## BEGIN

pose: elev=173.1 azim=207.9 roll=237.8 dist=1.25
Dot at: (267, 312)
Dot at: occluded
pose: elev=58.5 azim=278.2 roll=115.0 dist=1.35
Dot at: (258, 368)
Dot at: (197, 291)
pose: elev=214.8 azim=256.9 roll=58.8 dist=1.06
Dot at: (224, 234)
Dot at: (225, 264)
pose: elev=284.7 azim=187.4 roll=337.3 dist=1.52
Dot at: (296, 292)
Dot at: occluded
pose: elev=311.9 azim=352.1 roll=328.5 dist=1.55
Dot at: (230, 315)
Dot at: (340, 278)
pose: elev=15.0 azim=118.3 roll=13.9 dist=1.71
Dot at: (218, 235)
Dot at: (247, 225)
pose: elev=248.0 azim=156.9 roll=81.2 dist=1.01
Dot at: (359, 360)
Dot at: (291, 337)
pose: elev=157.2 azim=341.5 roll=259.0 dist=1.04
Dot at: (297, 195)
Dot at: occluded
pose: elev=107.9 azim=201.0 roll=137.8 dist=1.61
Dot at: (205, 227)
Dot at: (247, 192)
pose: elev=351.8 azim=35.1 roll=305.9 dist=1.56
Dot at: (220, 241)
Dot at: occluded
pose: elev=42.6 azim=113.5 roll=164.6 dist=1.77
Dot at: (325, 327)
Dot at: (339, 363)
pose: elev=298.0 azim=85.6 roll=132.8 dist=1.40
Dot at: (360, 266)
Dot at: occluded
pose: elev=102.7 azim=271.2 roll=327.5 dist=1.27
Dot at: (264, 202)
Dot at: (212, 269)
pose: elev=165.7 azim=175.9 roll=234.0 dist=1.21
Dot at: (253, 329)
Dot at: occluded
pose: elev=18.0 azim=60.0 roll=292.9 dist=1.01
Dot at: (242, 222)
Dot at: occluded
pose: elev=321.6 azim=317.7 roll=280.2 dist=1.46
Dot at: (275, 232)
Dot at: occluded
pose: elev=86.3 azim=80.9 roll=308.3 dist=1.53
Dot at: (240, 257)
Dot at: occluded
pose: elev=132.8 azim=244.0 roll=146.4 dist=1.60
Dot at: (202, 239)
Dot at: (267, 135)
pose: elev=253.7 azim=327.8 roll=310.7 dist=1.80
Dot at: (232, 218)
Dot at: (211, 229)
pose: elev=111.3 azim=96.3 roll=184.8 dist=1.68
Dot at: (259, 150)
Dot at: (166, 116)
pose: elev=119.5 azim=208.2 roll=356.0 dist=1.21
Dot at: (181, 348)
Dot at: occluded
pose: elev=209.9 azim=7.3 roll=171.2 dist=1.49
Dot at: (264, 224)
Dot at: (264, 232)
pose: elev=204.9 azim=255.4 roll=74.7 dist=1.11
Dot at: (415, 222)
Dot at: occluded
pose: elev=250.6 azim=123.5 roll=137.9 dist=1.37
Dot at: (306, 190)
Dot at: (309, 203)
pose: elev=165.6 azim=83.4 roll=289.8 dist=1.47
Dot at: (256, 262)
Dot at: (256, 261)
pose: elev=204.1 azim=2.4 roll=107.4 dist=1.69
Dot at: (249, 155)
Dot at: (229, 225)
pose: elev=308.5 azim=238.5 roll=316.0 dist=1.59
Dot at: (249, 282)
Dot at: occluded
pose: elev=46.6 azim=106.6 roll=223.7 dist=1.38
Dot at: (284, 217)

## END

▶ Exercise prompt
Render every line of the entries above as a Markdown table with the columns n and Line. Number the rows in order and leave out blank lines.

▶ Output for this exercise
| n | Line |
|---|---|
| 1 | pose: elev=173.1 azim=207.9 roll=237.8 dist=1.25 |
| 2 | Dot at: (267, 312) |
| 3 | Dot at: occluded |
| 4 | pose: elev=58.5 azim=278.2 roll=115.0 dist=1.35 |
| 5 | Dot at: (258, 368) |
| 6 | Dot at: (197, 291) |
| 7 | pose: elev=214.8 azim=256.9 roll=58.8 dist=1.06 |
| 8 | Dot at: (224, 234) |
| 9 | Dot at: (225, 264) |
| 10 | pose: elev=284.7 azim=187.4 roll=337.3 dist=1.52 |
| 11 | Dot at: (296, 292) |
| 12 | Dot at: occluded |
| 13 | pose: elev=311.9 azim=352.1 roll=328.5 dist=1.55 |
| 14 | Dot at: (230, 315) |
| 15 | Dot at: (340, 278) |
| 16 | pose: elev=15.0 azim=118.3 roll=13.9 dist=1.71 |
| 17 | Dot at: (218, 235) |
| 18 | Dot at: (247, 225) |
| 19 | pose: elev=248.0 azim=156.9 roll=81.2 dist=1.01 |
| 20 | Dot at: (359, 360) |
| 21 | Dot at: (291, 337) |
| 22 | pose: elev=157.2 azim=341.5 roll=259.0 dist=1.04 |
| 23 | Dot at: (297, 195) |
| 24 | Dot at: occluded |
| 25 | pose: elev=107.9 azim=201.0 roll=137.8 dist=1.61 |
| 26 | Dot at: (205, 227) |
| 27 | Dot at: (247, 192) |
| 28 | pose: elev=351.8 azim=35.1 roll=305.9 dist=1.56 |
| 29 | Dot at: (220, 241) |
| 30 | Dot at: occluded |
| 31 | pose: elev=42.6 azim=113.5 roll=164.6 dist=1.77 |
| 32 | Dot at: (325, 327) |
| 33 | Dot at: (339, 363) |
| 34 | pose: elev=298.0 azim=85.6 roll=132.8 dist=1.40 |
| 35 | Dot at: (360, 266) |
| 36 | Dot at: occluded |
| 37 | pose: elev=102.7 azim=271.2 roll=327.5 dist=1.27 |
| 38 | Dot at: (264, 202) |
| 39 | Dot at: (212, 269) |
| 40 | pose: elev=165.7 azim=175.9 roll=234.0 dist=1.21 |
| 41 | Dot at: (253, 329) |
| 42 | Dot at: occluded |
| 43 | pose: elev=18.0 azim=60.0 roll=292.9 dist=1.01 |
| 44 | Dot at: (242, 222) |
| 45 | Dot at: occluded |
| 46 | pose: elev=321.6 azim=317.7 roll=280.2 dist=1.46 |
| 47 | Dot at: (275, 232) |
| 48 | Dot at: occluded |
| 49 | pose: elev=86.3 azim=80.9 roll=308.3 dist=1.53 |
| 50 | Dot at: (240, 257) |
| 51 | Dot at: occluded |
| 52 | pose: elev=132.8 azim=244.0 roll=146.4 dist=1.60 |
| 53 | Dot at: (202, 239) |
| 54 | Dot at: (267, 135) |
| 55 | pose: elev=253.7 azim=327.8 roll=310.7 dist=1.80 |
| 56 | Dot at: (232, 218) |
| 57 | Dot at: (211, 229) |
| 58 | pose: elev=111.3 azim=96.3 roll=184.8 dist=1.68 |
| 59 | Dot at: (259, 150) |
| 60 | Dot at: (166, 116) |
| 61 | pose: elev=119.5 azim=208.2 roll=356.0 dist=1.21 |
| 62 | Dot at: (181, 348) |
| 63 | Dot at: occluded |
| 64 | pose: elev=209.9 azim=7.3 roll=171.2 dist=1.49 |
| 65 | Dot at: (264, 224) |
| 66 | Dot at: (264, 232) |
| 67 | pose: elev=204.9 azim=255.4 roll=74.7 dist=1.11 |
| 68 | Dot at: (415, 222) |
| 69 | Dot at: occluded |
| 70 | pose: elev=250.6 azim=123.5 roll=137.9 dist=1.37 |
| 71 | Dot at: (306, 190) |
| 72 | Dot at: (309, 203) |
| 73 | pose: elev=165.6 azim=83.4 roll=289.8 dist=1.47 |
| 74 | Dot at: (256, 262) |
| 75 | Dot at: (256, 261) |
| 76 | pose: elev=204.1 azim=2.4 roll=107.4 dist=1.69 |
| 77 | Dot at: (249, 155) |
| 78 | Dot at: (229, 225) |
| 79 | pose: elev=308.5 azim=238.5 roll=316.0 dist=1.59 |
| 80 | Dot at: (249, 282) |
| 81 | Dot at: occluded |
| 82 | pose: elev=46.6 azim=106.6 roll=223.7 dist=1.38 |
| 83 | Dot at: (284, 217) |